One grandmother in the audience commented at intermission about the show’s dollar value and the strikingly well-behaved children. In fact, they were mesmerized, as were the adults.

This “Nutcracker” truly casts a spell, and Sunday’s performance seemed especially polished, with outstanding music, dancing and production qualities, from choreography and staging to costumes and lighting.

In the first-act party scene, the acting was as notable as the dancing, especially among the principals: Elizabeth Dragoni as Clara, Juliette Lauzier and Ron Trell as the Stahlbaums, and James Herrera, who is new to the role of Uncle Drosselmeyer but got the character’s Dickensian personality and movement quality just right.

The quality of the performance was in the little details. Lauzier and Trell were a subtle riot when scolding naughty Fritz (Nicholas Anderson) while comforting and praising his angelic older sister (Dragoni). Dragoni and Herrera gave a nice foreshadowing of the next scene when she suggested that the Nutcracker should be man-sized and he laughed.

Elevating this performance was an easy marriage between music and movement. The Maine State Ballet Orchestra, conducted by Karla M. Kelley, was in fine form, especially responsive to the tempos and nuances of the dancing.

Most exquisite in this marriage was the perfect timing of a breath of silence just as Drosselmeyer handed Clara the Nutcracker, after a dramatic musical build-up.

Also in the first act, Alyssa Bryan was a charming Porcelain Doll, blending delicacy and delightfully mechanical jerkiness. As the Tin Soldier Doll, Michael Holden previewed the dramatic leaps and turns he’d later perform as the Russian Cossack.
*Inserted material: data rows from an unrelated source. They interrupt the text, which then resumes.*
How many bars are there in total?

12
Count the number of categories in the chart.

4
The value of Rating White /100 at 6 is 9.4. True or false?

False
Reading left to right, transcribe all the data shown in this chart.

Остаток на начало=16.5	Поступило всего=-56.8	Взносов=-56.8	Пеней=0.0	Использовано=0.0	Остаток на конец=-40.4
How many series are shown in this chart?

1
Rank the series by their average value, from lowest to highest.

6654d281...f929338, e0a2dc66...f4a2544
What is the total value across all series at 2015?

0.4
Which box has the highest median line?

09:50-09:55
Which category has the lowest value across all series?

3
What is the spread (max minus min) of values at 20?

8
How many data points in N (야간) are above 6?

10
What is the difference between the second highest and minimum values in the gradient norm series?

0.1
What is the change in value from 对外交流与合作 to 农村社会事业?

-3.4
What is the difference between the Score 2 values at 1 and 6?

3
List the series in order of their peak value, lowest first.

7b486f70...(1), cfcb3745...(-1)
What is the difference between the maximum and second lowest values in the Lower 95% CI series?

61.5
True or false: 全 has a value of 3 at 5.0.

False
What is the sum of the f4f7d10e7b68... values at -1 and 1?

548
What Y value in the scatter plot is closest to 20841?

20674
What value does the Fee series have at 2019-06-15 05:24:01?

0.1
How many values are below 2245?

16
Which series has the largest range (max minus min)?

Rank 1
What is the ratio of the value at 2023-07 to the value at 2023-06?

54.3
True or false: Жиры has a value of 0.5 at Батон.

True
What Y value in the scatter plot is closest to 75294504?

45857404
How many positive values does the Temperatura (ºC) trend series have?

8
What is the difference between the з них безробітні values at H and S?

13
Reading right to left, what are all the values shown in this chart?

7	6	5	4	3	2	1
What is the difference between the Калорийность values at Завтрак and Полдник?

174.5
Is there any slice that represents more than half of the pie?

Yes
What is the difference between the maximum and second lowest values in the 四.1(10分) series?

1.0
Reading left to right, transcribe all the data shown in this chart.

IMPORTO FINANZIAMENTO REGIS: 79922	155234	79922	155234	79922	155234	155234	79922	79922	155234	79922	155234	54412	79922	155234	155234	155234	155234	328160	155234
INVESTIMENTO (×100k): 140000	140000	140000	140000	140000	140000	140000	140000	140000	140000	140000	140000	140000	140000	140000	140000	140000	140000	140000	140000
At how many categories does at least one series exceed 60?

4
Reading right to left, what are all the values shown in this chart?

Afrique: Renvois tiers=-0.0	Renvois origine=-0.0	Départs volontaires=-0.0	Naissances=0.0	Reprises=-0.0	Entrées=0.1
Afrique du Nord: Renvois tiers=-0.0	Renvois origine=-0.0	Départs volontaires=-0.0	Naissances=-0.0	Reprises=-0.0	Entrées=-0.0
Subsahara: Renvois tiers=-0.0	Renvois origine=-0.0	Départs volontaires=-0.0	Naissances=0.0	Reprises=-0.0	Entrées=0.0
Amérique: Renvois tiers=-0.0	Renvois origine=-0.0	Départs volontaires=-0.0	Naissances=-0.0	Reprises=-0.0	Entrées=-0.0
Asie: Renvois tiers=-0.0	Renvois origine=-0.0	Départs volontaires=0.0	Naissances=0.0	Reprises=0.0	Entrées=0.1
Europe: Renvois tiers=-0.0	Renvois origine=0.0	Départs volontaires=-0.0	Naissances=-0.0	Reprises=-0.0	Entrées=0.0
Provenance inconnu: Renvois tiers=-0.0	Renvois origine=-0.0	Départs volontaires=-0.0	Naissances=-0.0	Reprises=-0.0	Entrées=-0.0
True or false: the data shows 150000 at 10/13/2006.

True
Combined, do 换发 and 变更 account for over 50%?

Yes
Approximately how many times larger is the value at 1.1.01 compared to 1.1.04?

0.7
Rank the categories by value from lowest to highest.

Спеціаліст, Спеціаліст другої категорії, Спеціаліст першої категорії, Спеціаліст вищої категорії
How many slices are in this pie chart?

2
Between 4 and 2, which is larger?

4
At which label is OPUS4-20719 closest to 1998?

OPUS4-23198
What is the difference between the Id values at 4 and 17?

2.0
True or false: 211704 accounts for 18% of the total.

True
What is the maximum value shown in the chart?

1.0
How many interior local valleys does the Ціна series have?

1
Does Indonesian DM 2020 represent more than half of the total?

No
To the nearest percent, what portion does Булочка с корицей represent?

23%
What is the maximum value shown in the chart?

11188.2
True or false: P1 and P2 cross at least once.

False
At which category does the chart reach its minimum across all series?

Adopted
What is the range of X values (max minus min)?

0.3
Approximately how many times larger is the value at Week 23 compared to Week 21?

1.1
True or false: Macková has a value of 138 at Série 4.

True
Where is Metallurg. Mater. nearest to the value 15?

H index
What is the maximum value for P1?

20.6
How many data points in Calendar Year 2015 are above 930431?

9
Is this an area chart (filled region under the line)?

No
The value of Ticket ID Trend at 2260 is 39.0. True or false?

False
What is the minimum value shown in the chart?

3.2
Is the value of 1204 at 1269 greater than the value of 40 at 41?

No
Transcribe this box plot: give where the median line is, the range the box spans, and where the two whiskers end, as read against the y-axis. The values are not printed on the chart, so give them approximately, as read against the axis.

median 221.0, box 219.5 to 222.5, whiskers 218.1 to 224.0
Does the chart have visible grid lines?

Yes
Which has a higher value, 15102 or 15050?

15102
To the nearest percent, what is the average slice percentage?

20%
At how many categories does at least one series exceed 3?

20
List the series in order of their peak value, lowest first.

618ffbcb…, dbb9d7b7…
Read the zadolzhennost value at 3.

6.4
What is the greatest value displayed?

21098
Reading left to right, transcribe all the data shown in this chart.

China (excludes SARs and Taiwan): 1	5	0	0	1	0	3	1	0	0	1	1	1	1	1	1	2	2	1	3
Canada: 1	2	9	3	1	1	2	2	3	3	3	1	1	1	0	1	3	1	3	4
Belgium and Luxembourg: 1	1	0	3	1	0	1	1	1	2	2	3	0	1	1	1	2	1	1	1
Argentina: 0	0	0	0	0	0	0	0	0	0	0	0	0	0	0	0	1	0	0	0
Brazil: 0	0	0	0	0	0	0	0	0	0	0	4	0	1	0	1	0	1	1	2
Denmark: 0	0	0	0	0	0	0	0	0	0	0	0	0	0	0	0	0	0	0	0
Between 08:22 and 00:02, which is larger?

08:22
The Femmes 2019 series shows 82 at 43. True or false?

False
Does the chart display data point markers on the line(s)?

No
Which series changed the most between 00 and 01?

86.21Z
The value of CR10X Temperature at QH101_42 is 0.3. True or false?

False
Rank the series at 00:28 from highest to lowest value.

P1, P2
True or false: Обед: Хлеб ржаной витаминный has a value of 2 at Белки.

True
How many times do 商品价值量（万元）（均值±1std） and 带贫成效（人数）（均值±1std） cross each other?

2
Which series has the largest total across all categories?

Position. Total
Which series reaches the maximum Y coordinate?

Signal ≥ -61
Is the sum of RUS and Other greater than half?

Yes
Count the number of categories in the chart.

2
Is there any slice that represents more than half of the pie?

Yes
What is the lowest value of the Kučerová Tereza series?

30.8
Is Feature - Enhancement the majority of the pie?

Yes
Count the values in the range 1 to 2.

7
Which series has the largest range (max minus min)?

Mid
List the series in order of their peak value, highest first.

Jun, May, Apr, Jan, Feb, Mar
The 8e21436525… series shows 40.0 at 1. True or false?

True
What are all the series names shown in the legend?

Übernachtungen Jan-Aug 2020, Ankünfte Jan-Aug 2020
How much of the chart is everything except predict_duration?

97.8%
The transformation, in which the tree grows and child-size toy soldiers and giant mice take the place of cozy parlor furnishings, was captivating, and the battle of the mice and soldiers elicited laughter in all the right places.

As the Nutcracker Prince, Glenn Davis awoke to his new human form with touching spirituality, and partnered Dragoni with his usual expertise. Dragoni was lively and full of personality throughout and danced beautifully with Davis.

“The Christmas Tree Forest,” which closes the first act, was wonderfully dreamlike, featuring the ineffable Balanchine choreography for the dancing Snowflakes. Blue-tinged lighting, the sparkle of the Snowflake costumes and a steady, gentle snowfall combined for painterly visuals, and the Musica de Filia Girlchoir (Jaye Churchill, director) lent the appropriate barely-there depth to the orchestra.

In the second act, Rhiannon Pelletier was suitably flirtatious and musically sensitive with Nathaniel Dombek in “Chocolate from Spain.” Katie Farwell had exotic dignity in “Coffee from Arabia,” partnered by Frederick Bernier. Maiki Saito showed good lift and precision in the over-in-a-flash “Tea from China.”

As the Russian Cossack, Holden brought down the house. He flew onto the stage, his blond hair floating sweetly above his sky-high leaps. His leap-turn circle was spectacular, and his climactic pirouette must have included at least eight turns.

In “Waltz of the Flowers,” Janet Davis was a beautiful Dew Drop Fairy, with a crystalline quality that was ideal for this role. Kate Hamilton’s performance as the Sugar Plum Fairy was best during the pas de deux; with her long limbs and neck, she is a lovely adagio dancer.

“Nutcracker” continues this weekend, with the Wescustago Youth Chorale joining the Maine State Ballet Orchestra.


Jennifer Brewer is a freelance writer, teacher, musician and dancer who lives in Saco.